My tone was unnaturally casual.
Patrick looked away. He didn’t want to talk about this, either. “I tried…” he began. “I wasn’t getting all that treatment you was giving me at Stars. I really didn’t learn too much trigonometry.” He enunciated the word slowly, not wanting to get a syllable wrong.
“Is that what got you down, math?”
“Yes, ma’am.”
“What grades were you getting?”
“Low grades.”
“Like we’re talking…Fs?”
He hung his head.
“I ain’t know nothing about trigonometry, to tell you the truth.”
“You were good at math,” I said, remembering his fractions.
“Not this math.”
“You didn’t ask your teacher for help?”
Patrick kept his head down.
“Did you think about asking him?”
I tried to keep my tone neutral. Then it occurred to me that it didn’t matter what tone I used or even what I said. It was an unsalvageable conversation: I had been his teacher, and he had dropped out.
“Just didn’t have a lot of…” His voice trailed off. “It be a lot of pressure to ask.”
■ ■ ■
* **Exercises to complete**:
A. From the passage about Patrick, quote everything from "Patrick looked away." down to "had dropped out.".
B. Based on the passage about Patrick, answer yes or no for each statement, and back each answer with the deciding words quoted from the passage. (i) Patrick says he was getting low grades. (ii) When the narrator tells Patrick he was good at math, the narrator is remembering his fractions. (iii) Patrick says he learned a lot of trigonometry.
C. Translate this sentence from the passage about Patrick into Spanish: "Then it occurred to me that it didn’t matter what tone I used or even what I said."

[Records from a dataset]
■ ■ ■
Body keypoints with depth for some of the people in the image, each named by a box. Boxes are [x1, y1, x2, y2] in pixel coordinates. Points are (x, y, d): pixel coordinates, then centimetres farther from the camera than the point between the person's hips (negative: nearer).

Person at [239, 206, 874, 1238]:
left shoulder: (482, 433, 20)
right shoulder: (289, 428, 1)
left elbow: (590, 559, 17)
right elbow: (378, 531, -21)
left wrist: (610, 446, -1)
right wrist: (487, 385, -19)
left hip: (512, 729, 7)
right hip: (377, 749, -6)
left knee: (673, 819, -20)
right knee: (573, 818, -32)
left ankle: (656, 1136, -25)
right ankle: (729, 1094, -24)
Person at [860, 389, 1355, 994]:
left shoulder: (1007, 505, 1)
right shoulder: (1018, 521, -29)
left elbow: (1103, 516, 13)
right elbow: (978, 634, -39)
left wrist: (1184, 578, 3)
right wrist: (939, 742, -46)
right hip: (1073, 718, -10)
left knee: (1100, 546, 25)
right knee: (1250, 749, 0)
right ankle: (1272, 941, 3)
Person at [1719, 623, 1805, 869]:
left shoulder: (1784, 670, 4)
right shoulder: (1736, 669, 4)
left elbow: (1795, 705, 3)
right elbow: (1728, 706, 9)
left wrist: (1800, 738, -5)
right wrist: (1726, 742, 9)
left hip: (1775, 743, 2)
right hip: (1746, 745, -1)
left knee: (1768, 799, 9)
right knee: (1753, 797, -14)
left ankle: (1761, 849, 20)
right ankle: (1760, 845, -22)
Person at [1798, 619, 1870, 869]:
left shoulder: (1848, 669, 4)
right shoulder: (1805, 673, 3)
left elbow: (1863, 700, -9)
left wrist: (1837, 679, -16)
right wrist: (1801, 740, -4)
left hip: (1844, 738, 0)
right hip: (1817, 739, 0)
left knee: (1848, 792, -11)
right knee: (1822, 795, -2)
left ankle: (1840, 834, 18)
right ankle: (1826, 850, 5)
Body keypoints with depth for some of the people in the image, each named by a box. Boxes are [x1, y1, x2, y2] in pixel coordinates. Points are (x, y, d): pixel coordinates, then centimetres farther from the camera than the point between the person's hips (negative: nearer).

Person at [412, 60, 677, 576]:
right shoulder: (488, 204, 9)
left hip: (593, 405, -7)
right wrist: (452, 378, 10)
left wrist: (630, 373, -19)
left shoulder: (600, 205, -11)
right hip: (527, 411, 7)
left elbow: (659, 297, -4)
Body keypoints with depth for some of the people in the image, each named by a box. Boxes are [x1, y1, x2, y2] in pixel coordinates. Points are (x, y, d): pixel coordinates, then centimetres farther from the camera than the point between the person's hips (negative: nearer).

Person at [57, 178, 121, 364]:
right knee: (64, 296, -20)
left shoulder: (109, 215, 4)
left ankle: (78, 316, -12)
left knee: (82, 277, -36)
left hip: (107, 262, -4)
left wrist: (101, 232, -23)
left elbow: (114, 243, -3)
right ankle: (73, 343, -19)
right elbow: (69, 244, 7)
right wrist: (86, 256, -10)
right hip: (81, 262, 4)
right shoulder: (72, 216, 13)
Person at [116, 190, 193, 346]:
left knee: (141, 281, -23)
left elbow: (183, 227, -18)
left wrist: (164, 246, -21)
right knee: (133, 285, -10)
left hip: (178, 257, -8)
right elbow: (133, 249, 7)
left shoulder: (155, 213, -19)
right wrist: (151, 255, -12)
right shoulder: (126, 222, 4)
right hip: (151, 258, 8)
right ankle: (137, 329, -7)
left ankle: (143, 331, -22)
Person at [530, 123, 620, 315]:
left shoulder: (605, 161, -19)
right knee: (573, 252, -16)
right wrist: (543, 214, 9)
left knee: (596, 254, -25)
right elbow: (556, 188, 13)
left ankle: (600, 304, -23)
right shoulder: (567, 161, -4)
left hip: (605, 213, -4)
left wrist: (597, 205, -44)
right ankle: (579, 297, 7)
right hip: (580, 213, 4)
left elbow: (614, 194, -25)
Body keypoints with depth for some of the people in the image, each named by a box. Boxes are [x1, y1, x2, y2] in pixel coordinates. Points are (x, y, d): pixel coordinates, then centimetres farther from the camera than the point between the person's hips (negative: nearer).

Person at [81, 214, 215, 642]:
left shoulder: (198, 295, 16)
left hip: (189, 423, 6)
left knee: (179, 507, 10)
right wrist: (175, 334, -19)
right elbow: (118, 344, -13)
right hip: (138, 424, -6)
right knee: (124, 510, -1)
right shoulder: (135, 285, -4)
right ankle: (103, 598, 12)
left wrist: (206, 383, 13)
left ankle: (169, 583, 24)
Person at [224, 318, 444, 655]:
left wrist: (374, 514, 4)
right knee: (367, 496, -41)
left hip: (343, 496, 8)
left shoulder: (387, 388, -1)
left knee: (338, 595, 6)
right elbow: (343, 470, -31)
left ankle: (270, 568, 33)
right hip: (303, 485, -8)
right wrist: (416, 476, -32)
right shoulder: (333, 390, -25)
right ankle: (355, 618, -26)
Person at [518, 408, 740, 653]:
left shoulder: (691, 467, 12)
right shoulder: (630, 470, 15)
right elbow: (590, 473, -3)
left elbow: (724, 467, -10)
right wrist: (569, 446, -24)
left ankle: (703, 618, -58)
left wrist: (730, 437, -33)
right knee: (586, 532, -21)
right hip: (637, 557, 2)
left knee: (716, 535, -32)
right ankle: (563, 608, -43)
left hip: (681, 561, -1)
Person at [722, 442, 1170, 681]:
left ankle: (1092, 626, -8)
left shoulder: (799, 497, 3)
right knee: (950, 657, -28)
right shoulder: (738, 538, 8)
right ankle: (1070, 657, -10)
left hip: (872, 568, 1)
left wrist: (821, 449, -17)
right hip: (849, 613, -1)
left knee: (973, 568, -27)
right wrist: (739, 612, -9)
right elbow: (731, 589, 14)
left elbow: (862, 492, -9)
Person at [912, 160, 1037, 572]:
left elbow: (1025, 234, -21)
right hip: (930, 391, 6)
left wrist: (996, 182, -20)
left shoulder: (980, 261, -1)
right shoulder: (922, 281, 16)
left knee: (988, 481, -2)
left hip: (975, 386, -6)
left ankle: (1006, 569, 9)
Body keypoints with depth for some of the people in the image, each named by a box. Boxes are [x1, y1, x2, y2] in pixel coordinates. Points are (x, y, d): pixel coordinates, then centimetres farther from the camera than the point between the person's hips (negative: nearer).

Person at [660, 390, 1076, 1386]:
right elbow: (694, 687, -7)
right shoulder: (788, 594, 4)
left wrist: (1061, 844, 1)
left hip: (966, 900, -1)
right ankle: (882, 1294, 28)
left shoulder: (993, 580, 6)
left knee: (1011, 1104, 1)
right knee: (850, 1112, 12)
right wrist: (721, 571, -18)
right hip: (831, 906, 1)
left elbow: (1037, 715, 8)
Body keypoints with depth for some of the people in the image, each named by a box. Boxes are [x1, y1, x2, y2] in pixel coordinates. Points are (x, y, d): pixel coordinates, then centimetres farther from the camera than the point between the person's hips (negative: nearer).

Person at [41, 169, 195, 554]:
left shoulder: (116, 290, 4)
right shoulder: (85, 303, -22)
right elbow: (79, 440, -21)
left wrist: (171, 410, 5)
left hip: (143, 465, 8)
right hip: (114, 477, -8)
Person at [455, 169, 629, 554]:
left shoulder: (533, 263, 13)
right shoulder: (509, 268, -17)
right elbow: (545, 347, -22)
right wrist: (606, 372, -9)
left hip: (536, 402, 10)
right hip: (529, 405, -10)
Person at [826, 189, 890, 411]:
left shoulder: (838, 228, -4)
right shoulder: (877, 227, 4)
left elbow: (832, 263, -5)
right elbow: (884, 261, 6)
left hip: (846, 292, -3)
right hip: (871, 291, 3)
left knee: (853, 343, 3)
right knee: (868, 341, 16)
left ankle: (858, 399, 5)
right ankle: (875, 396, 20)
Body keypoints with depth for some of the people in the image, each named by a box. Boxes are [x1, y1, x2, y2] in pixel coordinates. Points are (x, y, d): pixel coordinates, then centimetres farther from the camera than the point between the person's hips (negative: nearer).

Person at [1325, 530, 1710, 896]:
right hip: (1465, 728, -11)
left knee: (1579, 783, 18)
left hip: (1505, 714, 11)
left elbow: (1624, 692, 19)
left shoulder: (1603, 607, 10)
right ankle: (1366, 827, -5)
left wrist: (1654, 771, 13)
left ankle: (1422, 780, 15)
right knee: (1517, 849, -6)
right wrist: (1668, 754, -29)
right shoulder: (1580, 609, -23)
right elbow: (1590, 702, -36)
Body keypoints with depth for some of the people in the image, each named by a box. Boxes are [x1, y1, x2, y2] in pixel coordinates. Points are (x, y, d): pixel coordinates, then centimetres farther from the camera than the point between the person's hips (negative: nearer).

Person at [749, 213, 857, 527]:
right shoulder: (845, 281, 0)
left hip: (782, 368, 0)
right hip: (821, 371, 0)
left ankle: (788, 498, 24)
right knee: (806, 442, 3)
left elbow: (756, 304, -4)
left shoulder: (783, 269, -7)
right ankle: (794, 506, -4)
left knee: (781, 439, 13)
■ ■ ■
* **Results of the exercise**:
A.
Patrick looked away. He didn’t want to talk about this, either. “I tried…” he began. “I wasn’t getting all that treatment you was giving me at Stars. I really didn’t learn too much trigonometry.” He enunciated the word slowly, not wanting to get a syllable wrong.
“Is that what got you down, math?”
“Yes, ma’am.”
“What grades were you getting?”
“Low grades.”
“Like we’re talking…Fs?”
He hung his head.
“I ain’t know nothing about trigonometry, to tell you the truth.”
“You were good at math,” I said, remembering his fractions.
“Not this math.”
“You didn’t ask your teacher for help?”
Patrick kept his head down.
“Did you think about asking him?”
I tried to keep my tone neutral. Then it occurred to me that it didn’t matter what tone I used or even what I said. It was an unsalvageable conversation: I had been his teacher, and he had dropped out.

B.
(i) Yes: “Low grades.”
(ii) Yes: “You were good at math,” I said, remembering his fractions.
(iii) No: “I really didn’t learn too much trigonometry.”

C. Entonces caí en la cuenta de que no importaba el tono que usara, ni siquiera lo que dijera.